Who’s executing your future trades? Your brokerage firm may be unregulated. This may be totally lawful. You should still care.
Regulators don’t seem to agree about executing brokers. Some regulators – like the UK’s Financial Conduct Authority – want shiny gold-plated compliance regardless if the broker is executing an off-exchange block trade or listed futures directly on the exchange. The UK’s FCA expects the licenses in place, the brokers to be appropriately regulated and all the good things that flow from there: best execution, investor protection and sustaining the integrity of the price formation process.
Meanwhile, the Swiss regulator, FINMA, is hands off if the executing broker isn’t holding client funds and you’ll find executing brokers in Switzerland largely outside of FINMA’s jurisdiction. A brokerage firm can execute not just off-exchange blocks but also on-exchange futures without a regulatory license.
Theoretically, an execution-only brokerage which doesn’t hold client funds and operates in Switzerland can hire an employee to broker listed products even if that individual is banned from executing futures in the UK. After all, the Swiss brokerage may not require licensing either as an entity or for its employees.
In Singapore, MAS requires an executing brokerage to apply for an exemption from licensing for block trades. Want to execute listed futures in Singapore? You need the whole shebang, gold plating, no exemption available. But the capital requirements for a license in Singapore are steep which means many executing brokers stick to blocks and the light compliance rules that follow from operating under an exemption rather than a regulatory license.
But what if you’re a UK trader dealing with an executing broker in Singapore or Switzerland? Will the UK regulator offer you protection? If your broker is based in Singapore or Switzerland there’s a good chance the trade and broker will fall outside the FCA’s jurisdiction.
You want to pull that recorded call log to show your broker executed at the wrong price or volume? That may be tough luck if your broker, unbound by any regulatory requirements, doesn’t keep recordings. If you still want to trade through an unregulated brokerage firm, you may want to consider incorporating requirements such as record keeping into a brokerage contract and construct a contractual compliance framework where the external regulatory framework is absent.
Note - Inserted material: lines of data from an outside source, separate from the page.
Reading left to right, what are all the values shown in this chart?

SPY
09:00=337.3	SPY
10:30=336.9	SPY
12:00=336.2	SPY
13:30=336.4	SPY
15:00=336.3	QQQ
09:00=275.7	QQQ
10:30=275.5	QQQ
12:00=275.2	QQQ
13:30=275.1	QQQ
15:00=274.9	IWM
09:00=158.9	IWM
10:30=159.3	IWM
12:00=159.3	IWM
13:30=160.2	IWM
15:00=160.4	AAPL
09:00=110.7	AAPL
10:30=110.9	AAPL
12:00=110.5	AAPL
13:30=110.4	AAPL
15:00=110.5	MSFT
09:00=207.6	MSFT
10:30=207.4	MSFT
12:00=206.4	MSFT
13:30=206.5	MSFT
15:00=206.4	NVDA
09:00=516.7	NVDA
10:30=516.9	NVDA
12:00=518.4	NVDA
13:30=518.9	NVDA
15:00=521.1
What about the US? Well, like the UK regulators, the US CFTC likes brokerage firms which execute futures products to be licensed. Executing brokers need to be licensed by the National Futures Association, which is an industry self-regulatory organisation but has authority from the CFTC to take disciplinary action against any member that violates its rules. Doesn’t matter whether the brokerage executes on-exchange listed futures or only off-exchange block trades – it needs to be appropriately licensed by the NFA unless the customer and the exchange is outside the US. Actually, even if your brokerage isn’t based in the US, it likely needs to be licensed by the NFA if it deals with US customers.
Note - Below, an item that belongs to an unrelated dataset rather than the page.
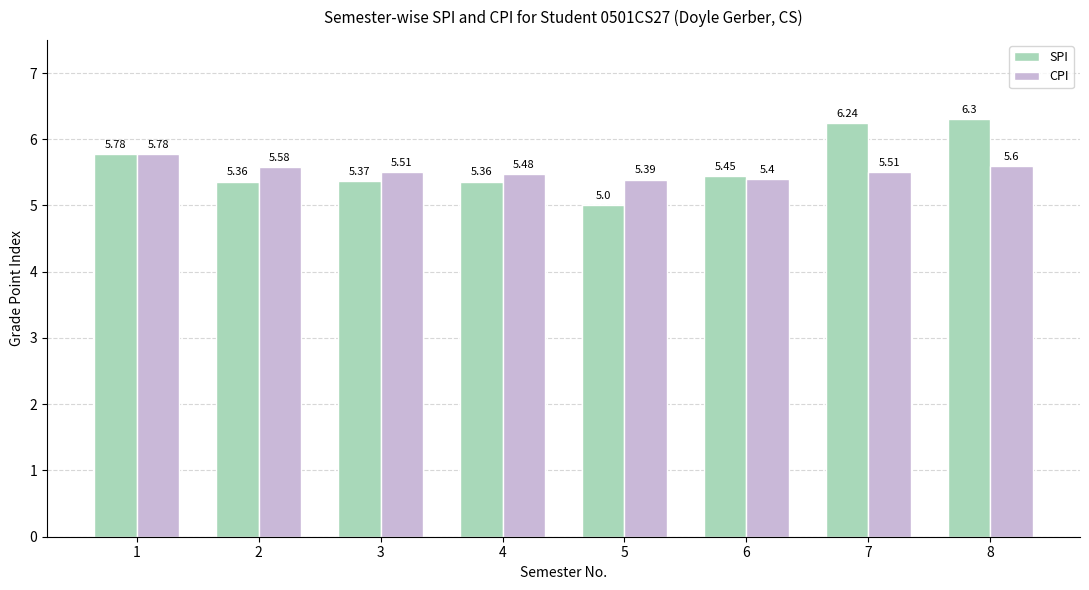

What is the total value across all series at 7?

11.8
Don’t assume if the parent or one of the subsidiary companies falling under an umbrella of related brokerage companies is regulated all the brokerage companies in that group are regulated. Don’t assume the regulators want the same thing or offer the same protection. Even if you’ve traded a particular product with a regulated brokerage firm, if you’re now facing a separate but related company in a different jurisdiction, that company may be operating in a completely unregulated space.
But why care if a brokerage firm is regulated?
Something go wrong with the transaction? A regulator may not have jurisdiction.
Plus your transaction may have higher odds of going wrong. After all, an unregulated brokerage firm isn’t bound by regulation requiring best execution. It doesn’t need to run background checks on its brokers or even to train them to go for anything other than your $s.